We talk to Ian Hulatt, the Royal College of Nursing’s mental health adviser, who qualified as a nurse in 1979.
Why did you decide to become a nurse?
I wanted to achieve a couple of ambitions. First, to work with people and make a difference and, second, to disprove the conclusion of my school careers adviser who recommended the gas board.
Where did you train?
I took my state registered nurse training at the University Hospital of Wales and my registered mental nurse training in Bro Morgannwg Hospital in Mid Glamorgan.
What was your first job in nursing?
I was a staff nurse on a general medical ward.
What is the trait you least like in yourself and why?
I am becoming increasingly irascible as I age and fear for my family and future carers.
Whom have you learnt most from in your career and why?
Ward nurses, who would be embarrassed to be named, but were impressive to me in the daily craft of mental health nursing. They had integrity, kindness and a clear understanding of the complex needs they were trying to meet.
What advice would you give someone starting out?
At all costs, keep asking questions and remember the most valuable learning resource you have are the people you are caring for.
What keeps you awake at night?
Being told I am snoring.
What’s the most satisfying part of your job?
Meeting nursing colleagues all over the UK who are providing innovative care and treatment to the most vulnerable people. It is a privilege to see and hear what they are achieving.
What is your proudest achievement?
The amendments achieved in the reform of the Mental Health Act. It was an exciting time when, in cooperation with other disciplines, we won major advances for the roles that mental health nurses can adopt.
What will change nursing in the next decade?
I think, while the “business” of nursing may seem constant, the changing landscape and settings will probably have an impact. In particular, this will involve the proliferation of providers and the possibility of emerging market forces in employment terms.
What would you have done if you hadn’t become a nurse?
It’s a dead heat between a journalist and train driver. Fortunately I have found ways to partially achieve both.
What job would you like to be doing in five years?
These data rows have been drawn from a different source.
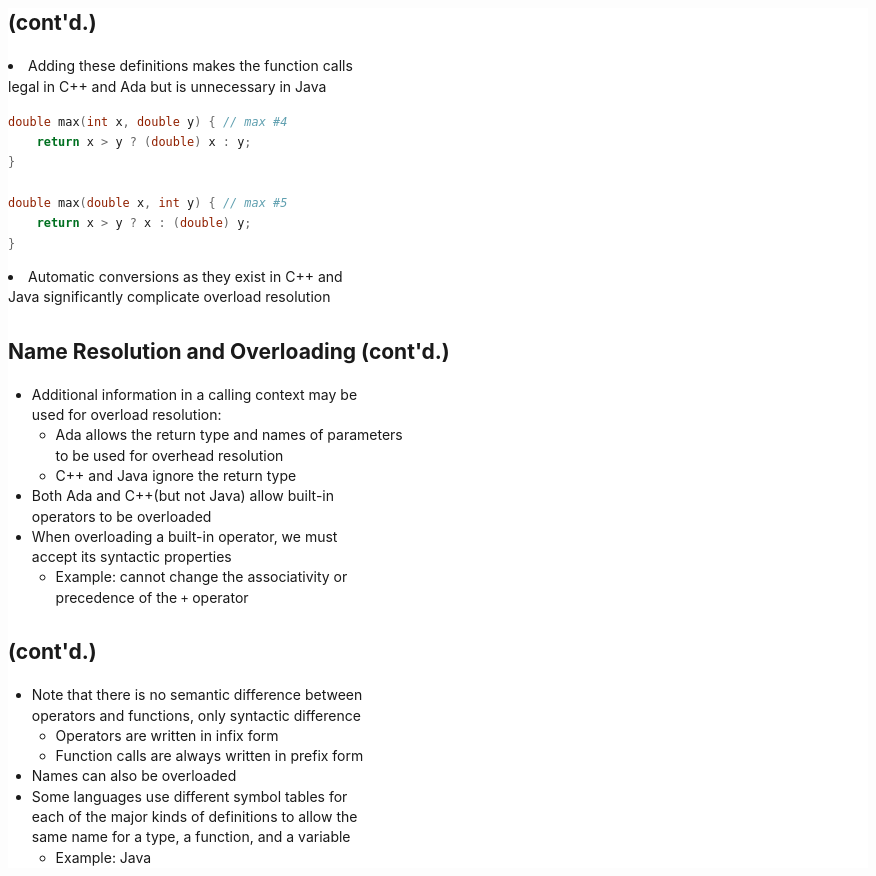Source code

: ## (cont'd.)
<li>Adding these definitions makes the function calls
  </br>legal in C++ and Ada but is unnecessary in Java</li>

``` C++
double max(int x, double y) { // max #4
    return x > y ? (double) x : y;
}

double max(double x, int y) { // max #5
    return x > y ? x : (double) y;
}
```
<li> Automatic conversions as they exist in C++ and
  </br>Java significantly complicate overload resolution</li>
  
## Name Resolution and Overloading (cont'd.)
<ul>
  <li>Additional information in a calling context may be
    </br>used for overload resolution:
    <ul>
      <li>Ada allows the return type and names of parameters
        </br>to be used for overhead resolution</li>
      <li>C++ and Java ignore the return type</li>
    </ul>
  <li>Both Ada and C++(but not Java) allow built-in
  </br>operators to be overloaded</li>
  <li>When overloading a built-in operator, we must
  </br>accept its syntactic properties
    <ul>
      <li>Example: cannot change the associativity or
        </br>precedence of the <code>+</code> operator</li>
    </ul></li>
</ul>

## (cont'd.)
<ul>
  <li>Note that there is no semantic difference between
    </br>operators and functions, only syntactic difference
    <ul>
      <li>Operators are written in infix form</li>
      <li>Function calls are always written in prefix form</li></ul>
  </li>
  <li>Names can also be overloaded</li>
  <li>Some languages use different symbol tables for
  </br>each of the major kinds of definitions to allow the
  </br>same name for a type, a function, and a variable
    <ul>
  <li>Example: Java</li></ul></li>
</ul>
I hope to still be useful in this role and probably developing more than a passing interest in retirement.
What makes a good nurse?
As it has always been: intelligence and compassion.
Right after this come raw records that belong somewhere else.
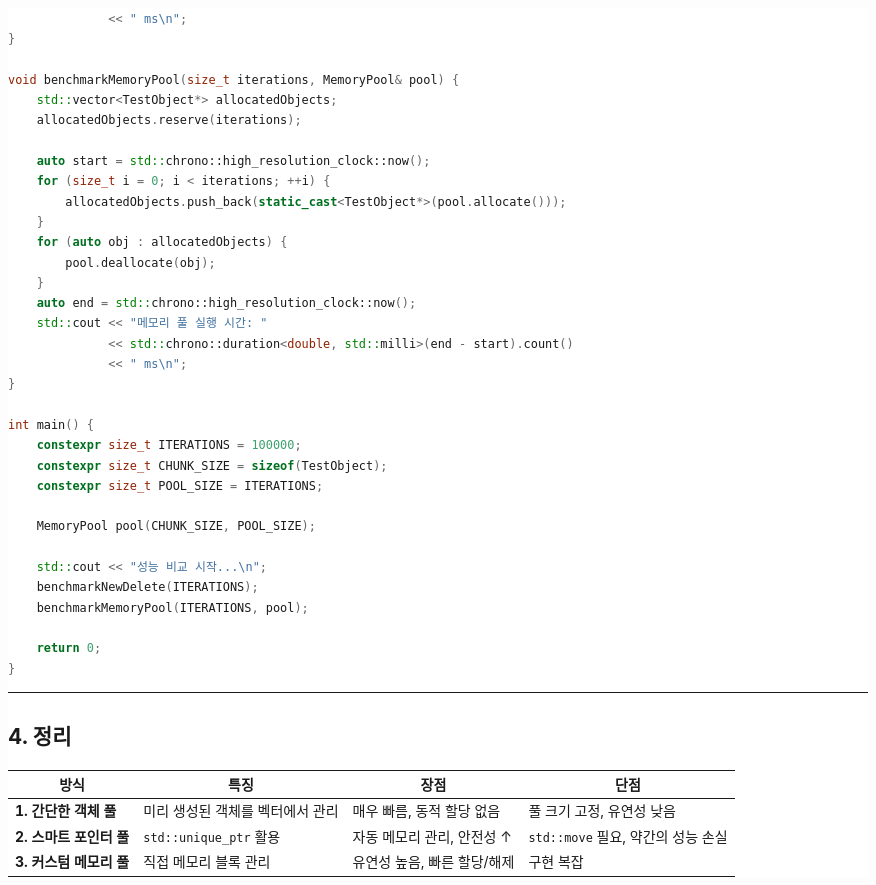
 ```cpp
              << " ms\n";
}

void benchmarkMemoryPool(size_t iterations, MemoryPool& pool) {
    std::vector<TestObject*> allocatedObjects;
    allocatedObjects.reserve(iterations);

    auto start = std::chrono::high_resolution_clock::now();
    for (size_t i = 0; i < iterations; ++i) {
        allocatedObjects.push_back(static_cast<TestObject*>(pool.allocate()));
    }
    for (auto obj : allocatedObjects) {
        pool.deallocate(obj);
    }
    auto end = std::chrono::high_resolution_clock::now();
    std::cout << "메모리 풀 실행 시간: "
              << std::chrono::duration<double, std::milli>(end - start).count()
              << " ms\n";
}

int main() {
    constexpr size_t ITERATIONS = 100000;
    constexpr size_t CHUNK_SIZE = sizeof(TestObject);
    constexpr size_t POOL_SIZE = ITERATIONS;

    MemoryPool pool(CHUNK_SIZE, POOL_SIZE);

    std::cout << "성능 비교 시작...\n";
    benchmarkNewDelete(ITERATIONS);
    benchmarkMemoryPool(ITERATIONS, pool);

    return 0;
}
```

---

## 4. 정리
| 방식 | 특징 | 장점 | 단점 |
|------|------|------|------|
| **1. 간단한 객체 풀** | 미리 생성된 객체를 벡터에서 관리 | 매우 빠름, 동적 할당 없음 | 풀 크기 고정, 유연성 낮음 |
| **2. 스마트 포인터 풀** | `std::unique_ptr` 활용 | 자동 메모리 관리, 안전성 ↑ | `std::move` 필요, 약간의 성능 손실 |
| **3. 커스텀 메모리 풀** | 직접 메모리 블록 관리 | 유연성 높음, 빠른 할당/해제 | 구현 복잡 |
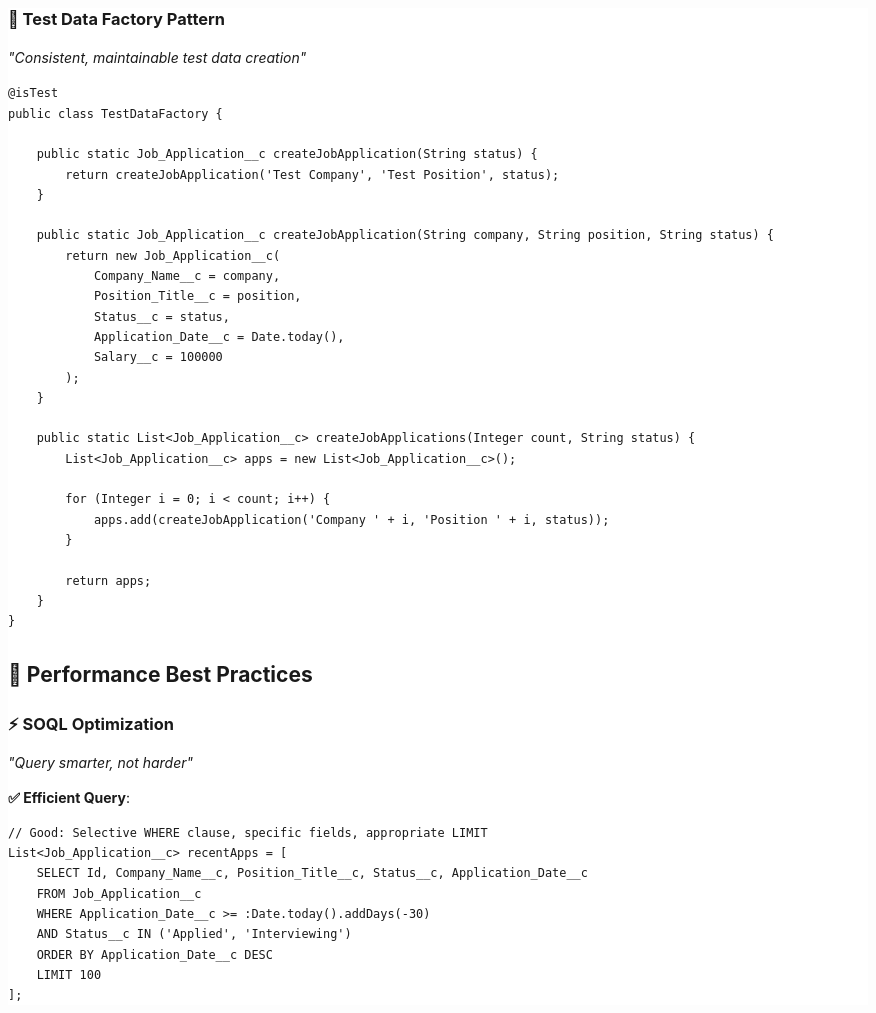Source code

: ### **🎯 Test Data Factory Pattern**
*"Consistent, maintainable test data creation"*

```apex
@isTest
public class TestDataFactory {
    
    public static Job_Application__c createJobApplication(String status) {
        return createJobApplication('Test Company', 'Test Position', status);
    }
    
    public static Job_Application__c createJobApplication(String company, String position, String status) {
        return new Job_Application__c(
            Company_Name__c = company,
            Position_Title__c = position,
            Status__c = status,
            Application_Date__c = Date.today(),
            Salary__c = 100000
        );
    }
    
    public static List<Job_Application__c> createJobApplications(Integer count, String status) {
        List<Job_Application__c> apps = new List<Job_Application__c>();
        
        for (Integer i = 0; i < count; i++) {
            apps.add(createJobApplication('Company ' + i, 'Position ' + i, status));
        }
        
        return apps;
    }
}
```

## 🚀 **Performance Best Practices**

### **⚡ SOQL Optimization**
*"Query smarter, not harder"*

**✅ Efficient Query**:
```apex
// Good: Selective WHERE clause, specific fields, appropriate LIMIT
List<Job_Application__c> recentApps = [
    SELECT Id, Company_Name__c, Position_Title__c, Status__c, Application_Date__c
    FROM Job_Application__c 
    WHERE Application_Date__c >= :Date.today().addDays(-30)
    AND Status__c IN ('Applied', 'Interviewing')
    ORDER BY Application_Date__c DESC
    LIMIT 100
];
```

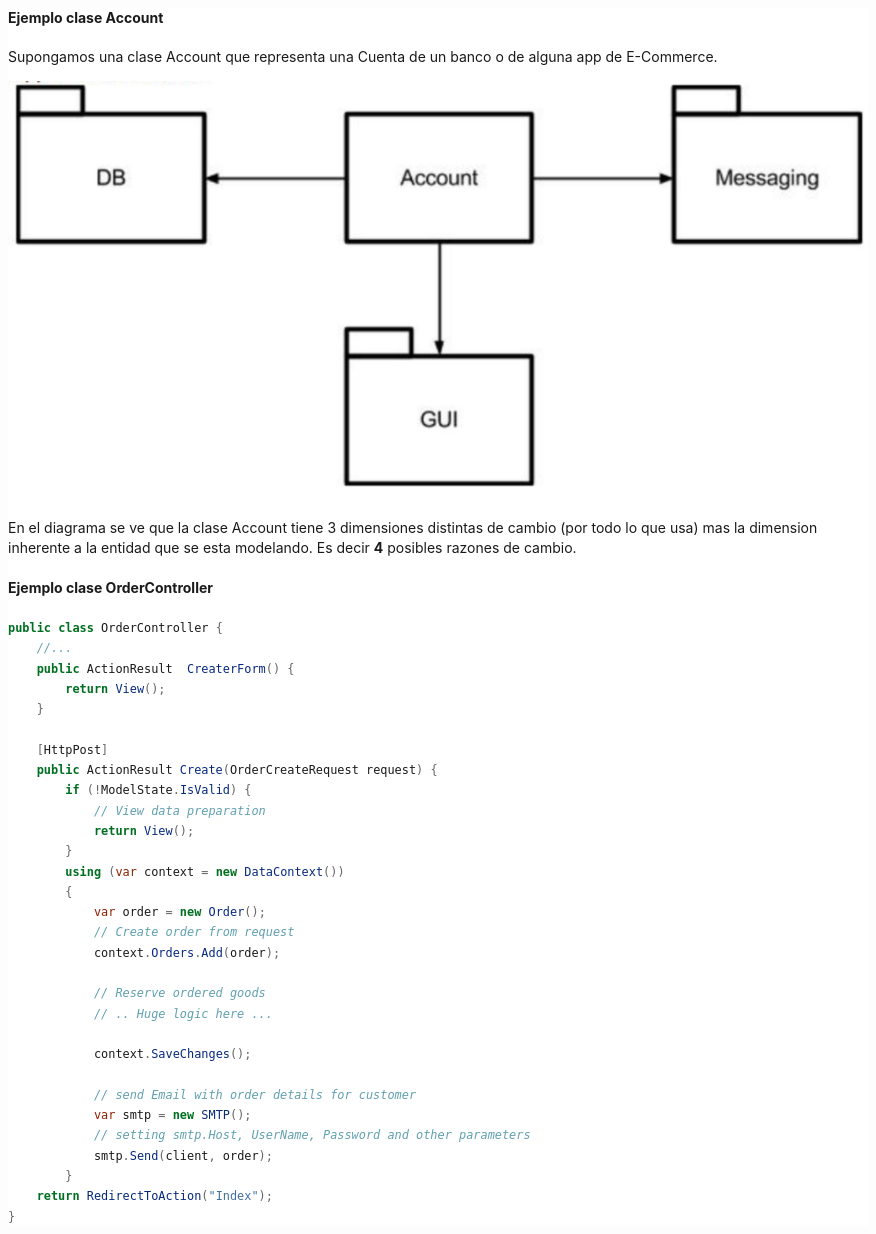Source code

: #### Ejemplo clase Account

Supongamos una clase Account que representa una Cuenta de un banco o de alguna app de E-Commerce.

![](Attachments/Pasted%20image%2020240927171500.png)

En el diagrama se ve que la clase Account tiene 3 dimensiones distintas de cambio (por todo lo que usa) mas la dimension inherente a la entidad que se esta modelando. Es decir **4** posibles razones de cambio.

#### Ejemplo clase OrderController

```csharp
public class OrderController {
	//...
	public ActionResult  CreaterForm() {
		return View();
	}

	[HttpPost]
	public ActionResult Create(OrderCreateRequest request) {
		if (!ModelState.IsValid) {
			// View data preparation
			return View();
		}
		using (var context = new DataContext())
		{
			var order = new Order();
			// Create order from request
			context.Orders.Add(order);
		
			// Reserve ordered goods
			// .. Huge logic here ...
			
			context.SaveChanges();
			
			// send Email with order details for customer
			var smtp = new SMTP(); 
			// setting smtp.Host, UserName, Password and other parameters
			smtp.Send(client, order);
		}
	return RedirectToAction("Index");			
}
```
If you could change one thing in healthcare, what would it be?
I would like to see the oft-quoted “parity of esteem” accorded to mental health services to be translated into research and development monies and service provision.
What would your ideal weekend involve?
After a week of travel, it would have to be time for family, friends, relaxation and music.
If you could spend an hour with someone, who would it be?
Isambard Kingdom Brunel; he deserved all the epithets awarded him. A visionary and iconoclastic engineer. We still benefit from his creations today.